> **Questions to answer**
• a. In the article on the opening of the 2009 World Games, who designed the World Games Stadium?
• b. Write a continuation of the article on the opening of the 2009 World Games, starting after its last sentence.

The 2009 World Games began Thursday in Kaohsiung City with fanfare and hospitality as a demonstration to the world of Taiwan's ability to host a major international event.
Under a hazy summer sky in the southern port city, more than 3,000 athletes and staff from 105 countries and territories marched into the World Games Stadium, a new, eye-catching structure designed by renowned Japanese architect Toyo Ito.
Under a firework-lit sky, the World Games opened in a ceremony featuring a series of performances that integrated technology and the arts to highlight the multiple aspects of Taiwan's technological expertise and its traditional culture.
In a distraction to the games opening, the Chinese delegation boycotted the opening ceremony, possibly due to the organisers' arrangement with President Ma Ying-jeou declaring the games open.
As a warm up for the opening ceremony, local children stepped onto the stage shouting "World Games Kaohsiung welcomes you", and then performed Ode to Joy along with a group of German children.
Next, a Taiwanese boy displayed the World Games flag after receiving it from two German brothers during a ceremonial exchange.
Amid a brilliant fireworks display, the long-anticipated ceremony started with a performance by 100 dancers led by 84-year-old local dancer Lee Tsai-er, who danced to the sound of waves among 100 giant spheres, designed to symbolise the passage from one generation to the next.

> **Record extracts**
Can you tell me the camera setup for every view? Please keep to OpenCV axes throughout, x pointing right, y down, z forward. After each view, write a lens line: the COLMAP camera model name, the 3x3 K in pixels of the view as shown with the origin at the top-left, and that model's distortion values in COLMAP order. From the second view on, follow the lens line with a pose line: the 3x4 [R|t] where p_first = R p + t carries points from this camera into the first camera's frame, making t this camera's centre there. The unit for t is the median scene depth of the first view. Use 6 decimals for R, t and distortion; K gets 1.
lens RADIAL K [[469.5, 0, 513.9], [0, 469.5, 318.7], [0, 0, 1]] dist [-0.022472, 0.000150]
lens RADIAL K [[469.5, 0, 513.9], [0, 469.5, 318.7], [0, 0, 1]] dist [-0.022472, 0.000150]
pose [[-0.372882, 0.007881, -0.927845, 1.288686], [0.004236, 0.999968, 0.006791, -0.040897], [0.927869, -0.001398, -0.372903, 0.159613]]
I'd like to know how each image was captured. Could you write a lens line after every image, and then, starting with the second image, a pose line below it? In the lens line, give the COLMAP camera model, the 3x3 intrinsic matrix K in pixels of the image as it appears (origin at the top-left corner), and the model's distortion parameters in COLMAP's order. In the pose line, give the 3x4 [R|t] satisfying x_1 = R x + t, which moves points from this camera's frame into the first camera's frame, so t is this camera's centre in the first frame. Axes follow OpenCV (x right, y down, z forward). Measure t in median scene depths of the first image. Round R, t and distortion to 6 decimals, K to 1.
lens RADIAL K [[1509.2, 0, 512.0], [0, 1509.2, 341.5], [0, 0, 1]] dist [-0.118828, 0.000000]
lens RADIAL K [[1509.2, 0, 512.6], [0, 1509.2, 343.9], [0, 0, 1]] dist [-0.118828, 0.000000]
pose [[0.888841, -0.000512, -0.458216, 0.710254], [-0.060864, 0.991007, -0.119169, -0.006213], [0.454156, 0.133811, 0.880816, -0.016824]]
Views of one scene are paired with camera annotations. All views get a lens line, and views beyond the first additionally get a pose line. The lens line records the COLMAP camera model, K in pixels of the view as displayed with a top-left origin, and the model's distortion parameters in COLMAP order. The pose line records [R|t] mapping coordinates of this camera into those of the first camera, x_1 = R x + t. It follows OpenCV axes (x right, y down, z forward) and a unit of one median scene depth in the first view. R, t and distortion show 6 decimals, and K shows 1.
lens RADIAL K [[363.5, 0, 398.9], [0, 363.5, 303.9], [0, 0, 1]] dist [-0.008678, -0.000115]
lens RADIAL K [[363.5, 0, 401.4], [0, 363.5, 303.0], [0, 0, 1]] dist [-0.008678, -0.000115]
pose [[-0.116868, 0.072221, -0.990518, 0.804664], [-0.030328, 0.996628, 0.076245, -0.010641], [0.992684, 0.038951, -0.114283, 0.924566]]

> **Responses by task**
• a. The Japanese architect Toyo Ito.

• b.
It was followed by a dance featuring images of butterflies, as well as eagle kites that hovered over the stadium, lit from below.
The show was designed to highlight Taiwan's reputation as a "butterfly kingdom" and to highlight the richness and variety of ocean life around its shores.
This was followed by an explosive performance by indigenous Dawu and Amis people. The Dawu tribesmen carried their traditional canoes onto the stage, while the Amis people depicted a scene of chanting and shouting whilst cutting timber for their houses.
Heralded by the sound of firecrackers, the second part of the ceremony, with a theme of "temple fairs", began as a number of figures dressed as deities filled the stage from all directions under a screen of smoke.
A show staged by more than 200 members of the Pili Puppet Theater also attracted great interest, taking the audience back to the glorious era of puppet shows with special effects produced by LED lighting technology.
The third part of the ceremony, themed "vigorous Taiwan", featured Taiwanese ultra-marathon runner Lin Yi-chieh, who jogged toward the center of the stadium leading a 40-strong team of cyclists on Giant bicycles which circled the stadium in various formations.
The ceremony ended with the launch of more than 3,000 fireworks in a three-minute display that gave the audience the feeling of being right in the middle of the display.
More than 4,000 people were involved in the ceremony, including New Zealand singer Hayley Westenra, the ceremony's lead performer, along with many internationally and domestically renowned artists. Westenra, a soprano and Unicef ambassador, ascended to the world stage with her first internationally released album, Pure, which reached No. 1 on the UK classical charts in 2003, and has sold more than two million copies worldwide.
The Kaohsiung City government spent an estimated US$4 million on the ceremony to promote the 11-day sporting extravaganza -- the biggest sporting event the nation has ever hosted.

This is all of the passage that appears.